Runway safety has become a top issue in aviation as air travel steadily expands but few new airports are built, so that airfields are increasingly congested. The crash here, which occurred on Oct 31, 2000, was followed by a runway collision between two planes in Milan on Oct 8, 2001. The Italian crash was even deadlier, killing 122.

In the United States, the Federal Aviation Administration has made runway safety a top priority.

On the night that Flight SQ006 crashed, the wind was blowing 55 miles an hour and rain was falling at the rate of nearly an inch an hour because of an approaching typhoon, according to the Taiwanese report.

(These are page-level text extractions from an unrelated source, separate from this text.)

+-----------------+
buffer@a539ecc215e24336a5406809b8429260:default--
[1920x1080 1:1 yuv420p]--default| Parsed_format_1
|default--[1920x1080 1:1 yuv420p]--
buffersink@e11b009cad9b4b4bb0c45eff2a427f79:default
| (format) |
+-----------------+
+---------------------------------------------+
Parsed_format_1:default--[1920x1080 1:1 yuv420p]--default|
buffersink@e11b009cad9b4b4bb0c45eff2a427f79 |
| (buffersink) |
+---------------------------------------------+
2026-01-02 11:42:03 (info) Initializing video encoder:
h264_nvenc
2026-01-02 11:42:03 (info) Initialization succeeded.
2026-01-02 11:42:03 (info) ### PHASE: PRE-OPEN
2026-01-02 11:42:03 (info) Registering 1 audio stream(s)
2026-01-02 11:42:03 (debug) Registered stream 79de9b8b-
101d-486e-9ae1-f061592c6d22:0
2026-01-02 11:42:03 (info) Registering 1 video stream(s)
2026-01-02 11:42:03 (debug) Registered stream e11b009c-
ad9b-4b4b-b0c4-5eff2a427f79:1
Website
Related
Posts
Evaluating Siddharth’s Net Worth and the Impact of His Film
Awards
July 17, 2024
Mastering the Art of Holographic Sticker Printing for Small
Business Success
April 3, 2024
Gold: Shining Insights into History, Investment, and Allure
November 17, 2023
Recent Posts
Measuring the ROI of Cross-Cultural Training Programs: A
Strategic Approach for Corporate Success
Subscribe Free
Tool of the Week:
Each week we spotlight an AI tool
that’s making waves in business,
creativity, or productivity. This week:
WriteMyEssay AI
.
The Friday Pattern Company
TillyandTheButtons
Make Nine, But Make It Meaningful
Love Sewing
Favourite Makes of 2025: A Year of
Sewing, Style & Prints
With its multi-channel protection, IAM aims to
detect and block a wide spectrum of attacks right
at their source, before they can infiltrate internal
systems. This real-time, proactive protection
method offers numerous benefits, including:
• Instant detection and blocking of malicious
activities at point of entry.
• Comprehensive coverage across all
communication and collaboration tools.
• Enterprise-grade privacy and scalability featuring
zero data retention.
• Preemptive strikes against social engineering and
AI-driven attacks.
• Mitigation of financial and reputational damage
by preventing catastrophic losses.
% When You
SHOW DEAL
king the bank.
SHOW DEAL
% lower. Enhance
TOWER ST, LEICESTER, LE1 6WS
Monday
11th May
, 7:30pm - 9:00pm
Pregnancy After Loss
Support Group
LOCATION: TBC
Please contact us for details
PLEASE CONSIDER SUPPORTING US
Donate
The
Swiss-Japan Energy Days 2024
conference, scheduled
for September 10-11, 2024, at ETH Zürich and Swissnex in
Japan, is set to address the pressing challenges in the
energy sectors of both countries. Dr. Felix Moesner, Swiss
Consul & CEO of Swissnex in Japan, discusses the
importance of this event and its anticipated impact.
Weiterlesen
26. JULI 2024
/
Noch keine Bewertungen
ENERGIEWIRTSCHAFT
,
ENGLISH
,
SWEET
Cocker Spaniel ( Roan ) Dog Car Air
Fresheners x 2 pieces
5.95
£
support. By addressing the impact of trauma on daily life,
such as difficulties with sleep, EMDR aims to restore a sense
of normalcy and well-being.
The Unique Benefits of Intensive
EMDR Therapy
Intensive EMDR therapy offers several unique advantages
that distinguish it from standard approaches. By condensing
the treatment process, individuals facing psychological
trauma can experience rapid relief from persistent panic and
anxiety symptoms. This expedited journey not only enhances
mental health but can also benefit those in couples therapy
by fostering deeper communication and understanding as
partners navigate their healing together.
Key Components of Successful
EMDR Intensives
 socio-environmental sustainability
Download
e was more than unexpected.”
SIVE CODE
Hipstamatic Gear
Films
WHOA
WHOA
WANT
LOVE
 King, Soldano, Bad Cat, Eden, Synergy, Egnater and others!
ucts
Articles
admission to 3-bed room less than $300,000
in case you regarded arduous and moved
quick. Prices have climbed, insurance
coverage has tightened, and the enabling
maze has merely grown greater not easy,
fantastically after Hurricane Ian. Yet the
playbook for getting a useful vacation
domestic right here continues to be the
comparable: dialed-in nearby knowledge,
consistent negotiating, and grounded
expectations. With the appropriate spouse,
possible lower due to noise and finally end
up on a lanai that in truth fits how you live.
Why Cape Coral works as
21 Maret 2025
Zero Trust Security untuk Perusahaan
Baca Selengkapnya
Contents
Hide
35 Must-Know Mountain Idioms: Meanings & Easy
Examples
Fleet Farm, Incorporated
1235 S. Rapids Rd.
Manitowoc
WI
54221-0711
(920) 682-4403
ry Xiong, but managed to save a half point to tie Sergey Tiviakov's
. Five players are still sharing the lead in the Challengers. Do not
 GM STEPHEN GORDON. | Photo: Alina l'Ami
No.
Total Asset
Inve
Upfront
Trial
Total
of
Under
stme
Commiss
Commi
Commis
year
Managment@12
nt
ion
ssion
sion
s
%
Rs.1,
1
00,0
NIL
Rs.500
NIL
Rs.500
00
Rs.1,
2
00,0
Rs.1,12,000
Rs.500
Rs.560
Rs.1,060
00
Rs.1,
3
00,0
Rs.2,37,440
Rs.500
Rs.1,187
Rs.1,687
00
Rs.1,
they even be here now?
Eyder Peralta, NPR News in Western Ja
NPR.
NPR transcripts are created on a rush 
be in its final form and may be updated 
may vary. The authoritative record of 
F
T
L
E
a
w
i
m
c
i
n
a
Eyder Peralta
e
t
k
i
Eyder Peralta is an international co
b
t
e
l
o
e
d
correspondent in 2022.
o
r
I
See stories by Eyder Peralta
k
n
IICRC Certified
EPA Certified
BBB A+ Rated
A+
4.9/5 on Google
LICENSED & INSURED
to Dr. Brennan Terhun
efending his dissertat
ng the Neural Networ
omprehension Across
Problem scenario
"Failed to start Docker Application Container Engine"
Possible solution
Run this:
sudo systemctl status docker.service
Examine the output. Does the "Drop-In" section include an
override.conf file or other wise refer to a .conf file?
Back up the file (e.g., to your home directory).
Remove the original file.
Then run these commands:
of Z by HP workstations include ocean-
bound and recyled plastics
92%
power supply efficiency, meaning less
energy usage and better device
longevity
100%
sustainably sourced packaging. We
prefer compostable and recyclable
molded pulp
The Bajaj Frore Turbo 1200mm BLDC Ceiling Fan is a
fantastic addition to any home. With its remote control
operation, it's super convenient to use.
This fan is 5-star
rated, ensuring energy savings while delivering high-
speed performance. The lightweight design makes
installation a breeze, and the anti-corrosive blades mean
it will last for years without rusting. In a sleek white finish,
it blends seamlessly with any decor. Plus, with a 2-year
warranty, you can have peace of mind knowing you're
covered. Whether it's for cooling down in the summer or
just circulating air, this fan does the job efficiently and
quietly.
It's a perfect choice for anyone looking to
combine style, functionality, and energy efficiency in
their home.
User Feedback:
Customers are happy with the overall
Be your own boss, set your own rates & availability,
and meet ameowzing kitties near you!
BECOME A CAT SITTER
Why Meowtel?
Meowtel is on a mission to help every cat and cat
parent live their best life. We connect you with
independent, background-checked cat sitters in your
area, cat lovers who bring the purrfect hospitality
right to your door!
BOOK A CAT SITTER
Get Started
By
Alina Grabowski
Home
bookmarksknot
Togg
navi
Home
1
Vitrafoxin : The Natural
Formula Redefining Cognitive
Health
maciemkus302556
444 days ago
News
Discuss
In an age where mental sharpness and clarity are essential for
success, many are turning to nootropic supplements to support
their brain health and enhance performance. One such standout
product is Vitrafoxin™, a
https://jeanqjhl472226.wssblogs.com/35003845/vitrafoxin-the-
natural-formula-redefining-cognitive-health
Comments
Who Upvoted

The plane left the gate, taxied to the end of the airfield and made a right turn.

The plane was then supposed to travel 300 yards and turn right onto the main runway, named Runway 05L. Instead, the plane taxied less than half that distance and turned right onto the parallel, somewhat narrower Runway 05R.

Runway 05R was 9000 feet long. The airport had been repaving a short segment in the middle, and planned to designate the whole runway as a taxiway as soon as new signage arrived from the United States. Barriers had been erected close to the middle segment to discourage pilots from going there. But both ends of the runway leading to the middle segment were being used as taxiways to prevent traffic jams of airplanes, as permitted by international rules, said Kay Yong, the chief Taiwanese crash investigator.

Runway 05R still had bright lights down the middle of it, although they had been covered with green filters to make them look like the green lights of a taxiway instead of the white lights of a runway, both reports said. And while international regulations required that there be 16 lights leading past Runway 05R to the next, correct runway, only four lights had been installed and two of these were not working properly, both reports said.

Dr Cheong Choong Kong, the chief executive and deputy chairman of Singapore Airlines, which is 55-percent owned by the government of Singapore, attributed the crash to poor airport facilities. "We believe that these deficiencies misled the pilots into taking off from the wrong runway," he said.

Mr Yong disagreed, saying that mistakes by the airport, "did not lead the pilot onto the wrong runway." He accused the flight crew of hurrying to take off before the storm could worsen.

Unlike many countries, Taiwan allows manslaughter prosecutions against defendants who play any role at all in a death. Taiwanese prosecutors have an open investigation into the crash, which has been an emotional issue here because many of the victims were Taiwanese. Paul McCarthy, the principal vice president for technical standards at the International Federation of Airline Pilots' Associations, said the group was worried that Taiwan might take the rare step of prosecuting the Singapore Airlines pilots for negligence.